> **Source**
+ + + + +
Write-Ahead Logging (WAL)
Modern databases need to guarantee that your data is not lost, even when things go wrong: crashes, power failures, or abrupt shutdowns. At the heart of this guarantee lies a simple yet powerful mechanism : Write-Ahead Logging (WAL).
This blog is the first in a series on how databases work under the hood, and we begin by addressing a fundamental challenge: how can a database ensure durability and consistency in the face of crashes?
The Problem: Data Loss on Crashes
Let’s say you’re building a simple key-value store that writes to disk like this:
void put(const char* key, const char* value) {
FILE* f = fopen("store.txt", "w");
fprintf(f, "%s=%s\n", key, value);
fclose(f);
}
Every time you put, it overwrites the store file.
Seems simple, but what happens if your application crashes in the middle of writing? You might end up with:
- A partially written file
- A corrupted store
- Loss of previously stored keys
Even with fsync() or fflush(), things can go wrong. For instance:
- What if power is lost before the file is fully written?
- What if a write partially succeeds, corrupting the file?
Clearly, we need a safer method.
The Need for a Safer Write Path
Overwriting the entire store every time is wasteful and risky. Instead, we want a method that:
- Does not destroy the current state on each update
- Allows us to recover from crashes
- Can be flushed to disk reliably
This leads us to a design that’s central to database internals: the append-only log.
+ + + + +
> **Material supplied**
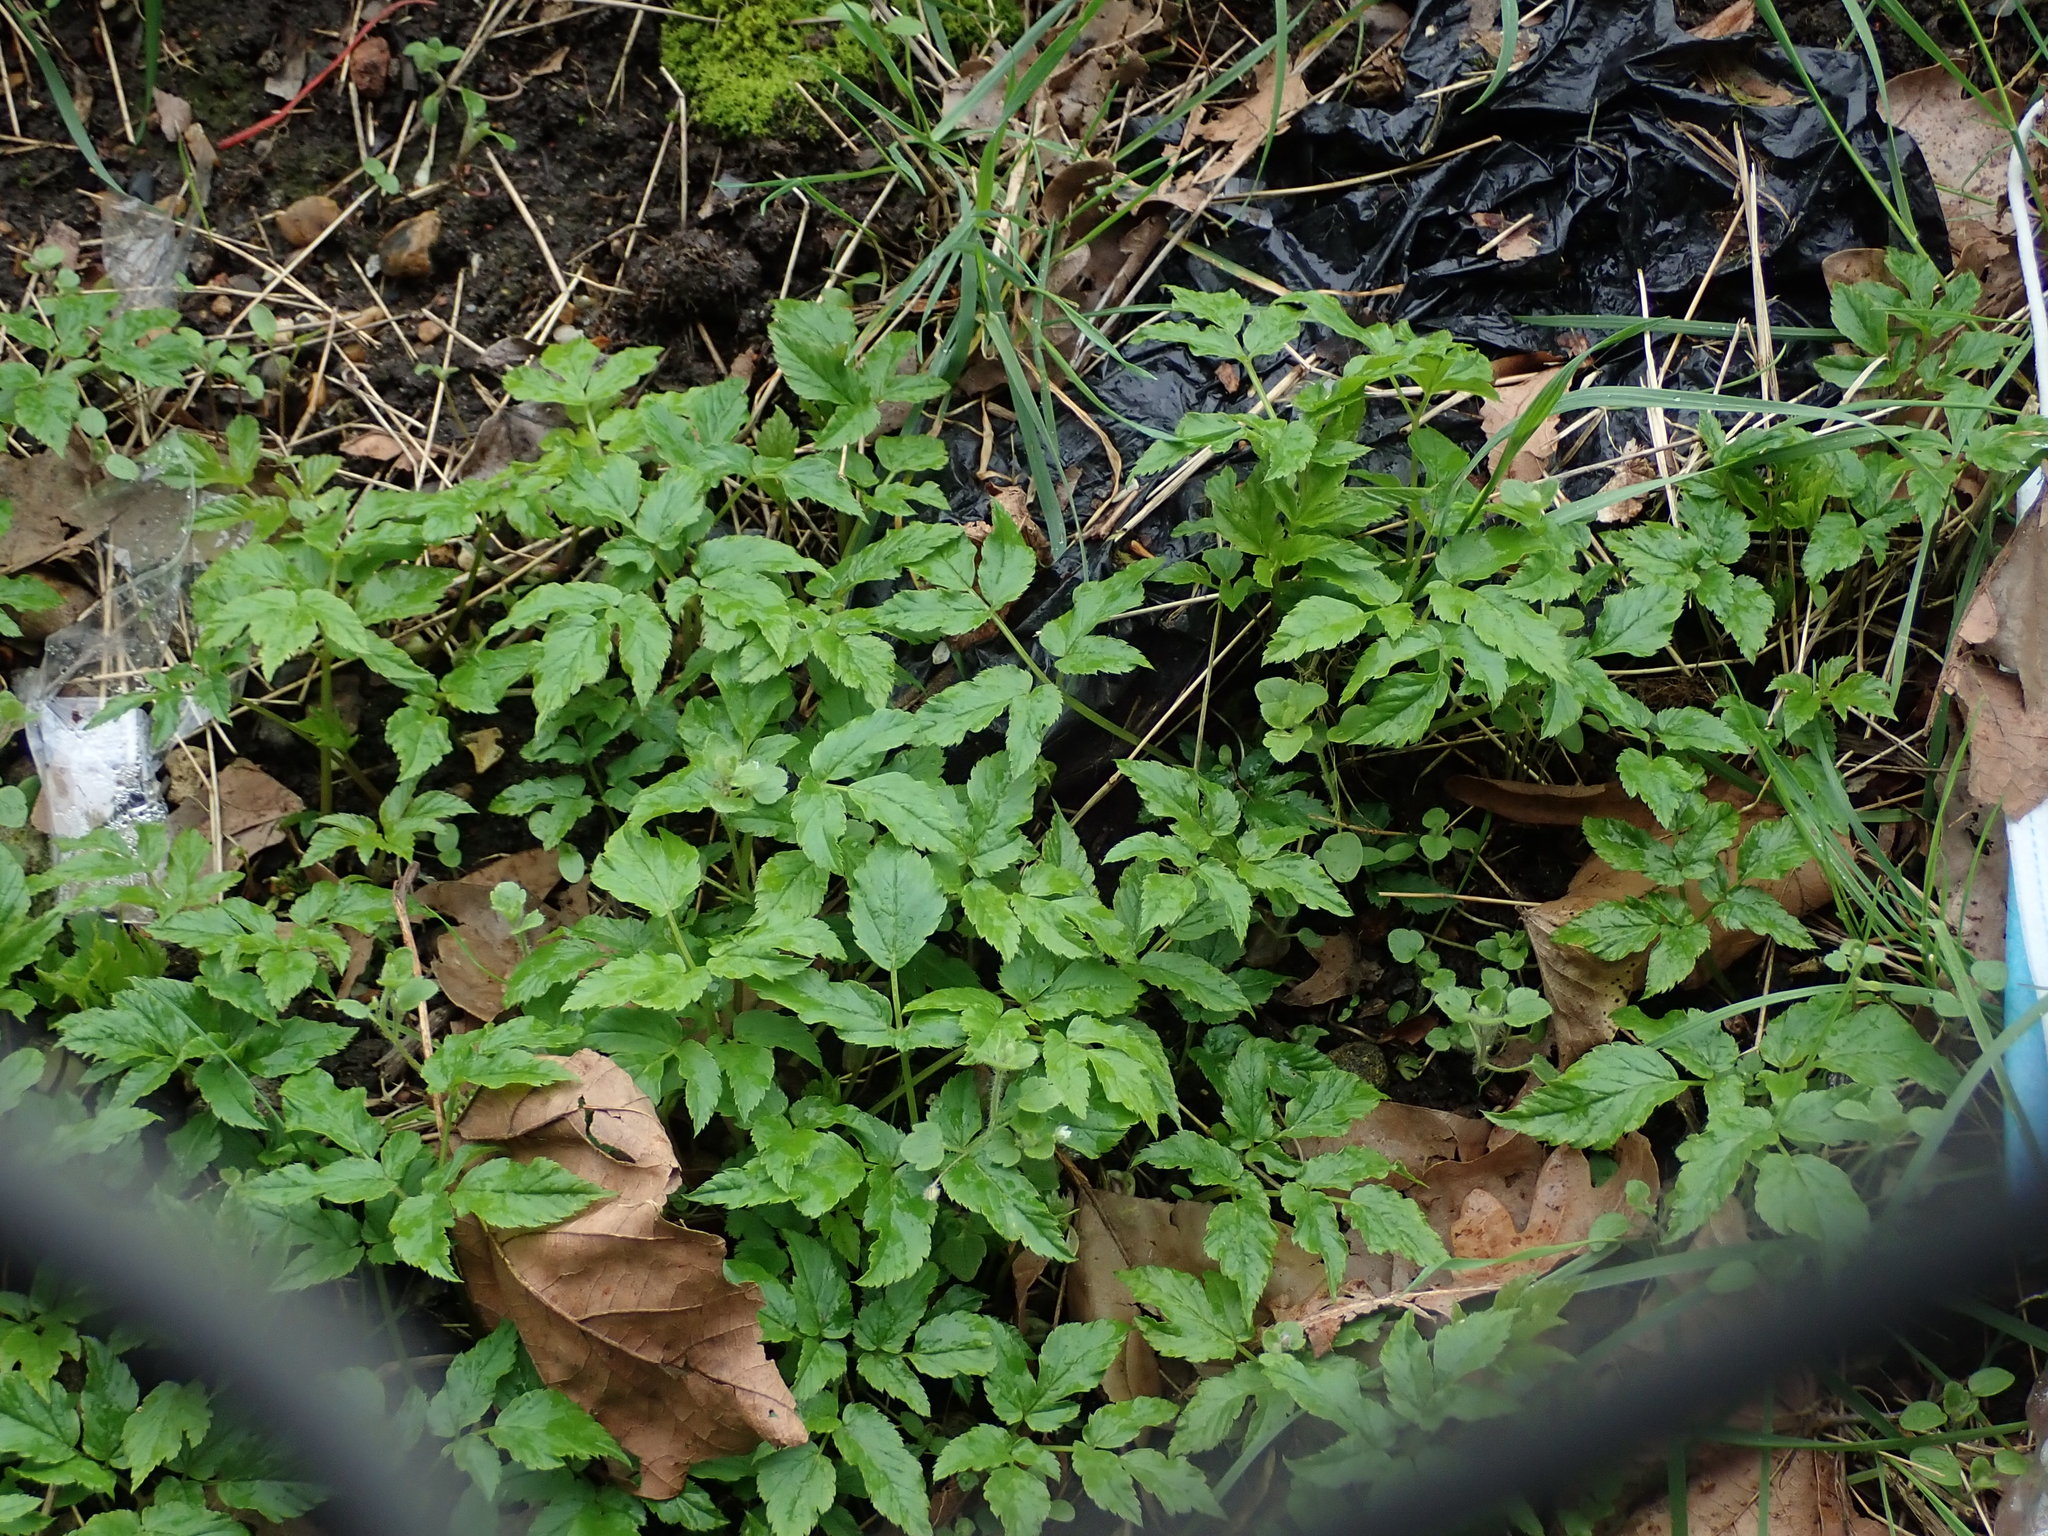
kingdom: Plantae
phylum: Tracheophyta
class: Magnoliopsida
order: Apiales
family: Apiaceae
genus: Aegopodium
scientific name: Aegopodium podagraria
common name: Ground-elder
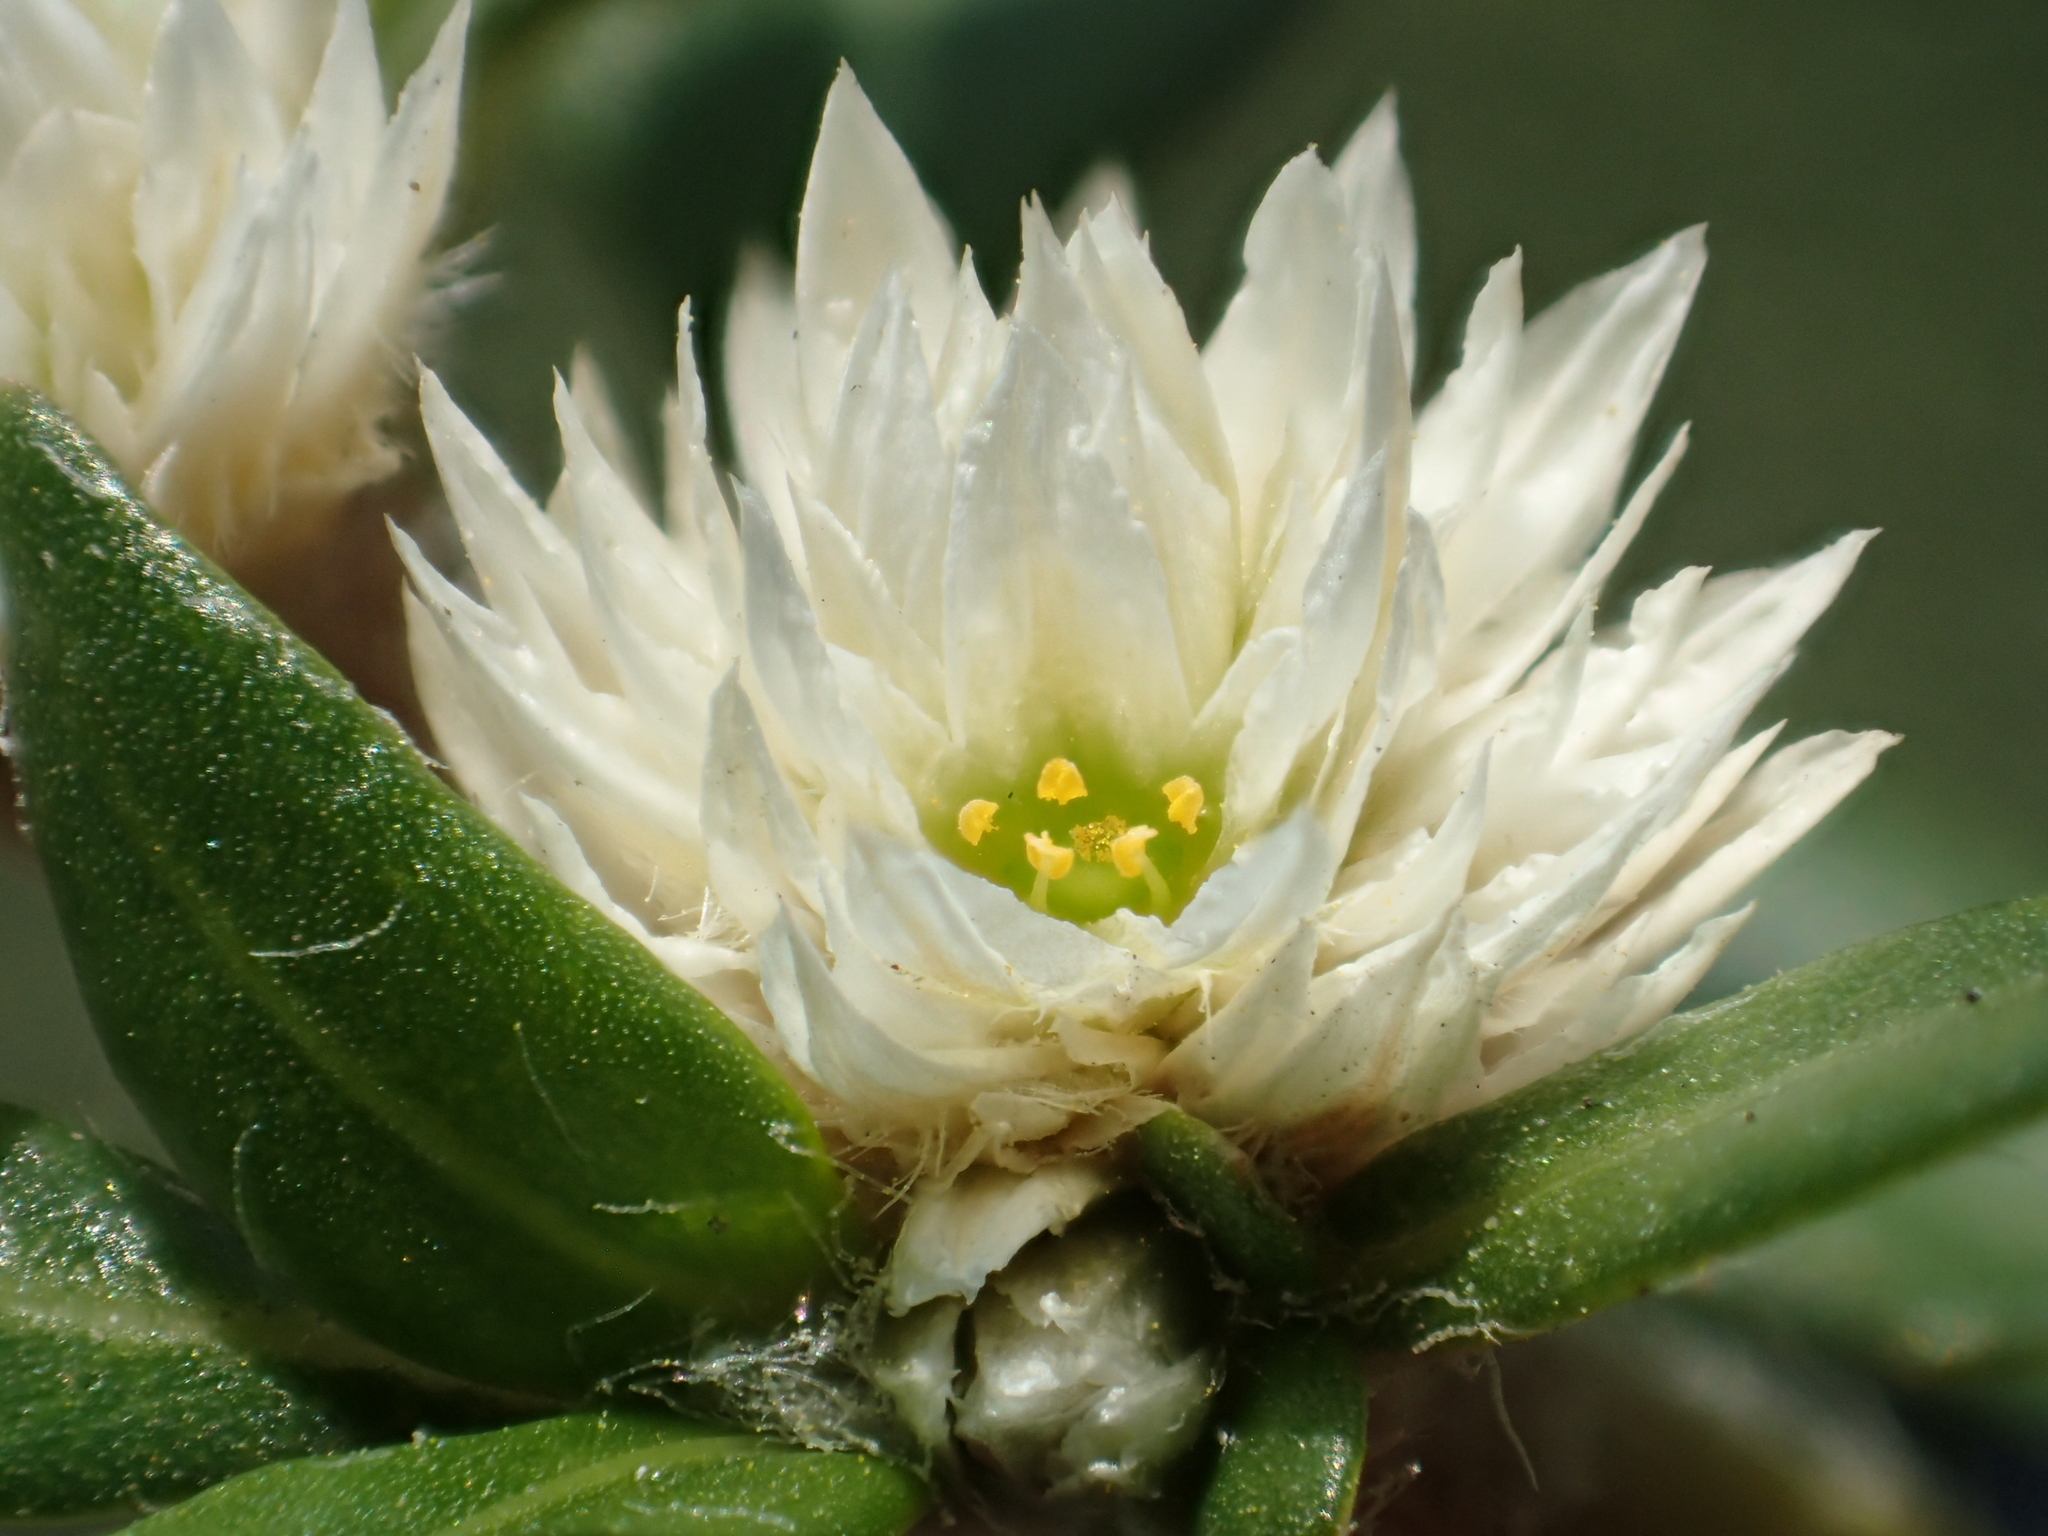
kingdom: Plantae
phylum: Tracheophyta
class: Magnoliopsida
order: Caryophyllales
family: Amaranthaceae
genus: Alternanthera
+ + + + +
> **Work to complete**
(a) Answer these questions on the text about write-ahead logging, one per line, marking each answer (i), (ii), (iii):
(i) Which file does the put function in the key-value store example open?
(ii) Which two functions does the text say are not enough to stop things from going wrong?
(iii) What design does the text call central to database internals?
(b) Copy the lines of the listing starting at the line containing "common name: Ground-elder" and ending at the last line of the listing, both included. Please omit the picture lines.

> **Expected responses**
(a)
(i) store.txt
(ii) fsync() and fflush()
(iii) The append-only log

(b)
common name: Ground-elder
kingdom: Plantae
phylum: Tracheophyta
class: Magnoliopsida
order: Caryophyllales
family: Amaranthaceae
genus: Alternanthera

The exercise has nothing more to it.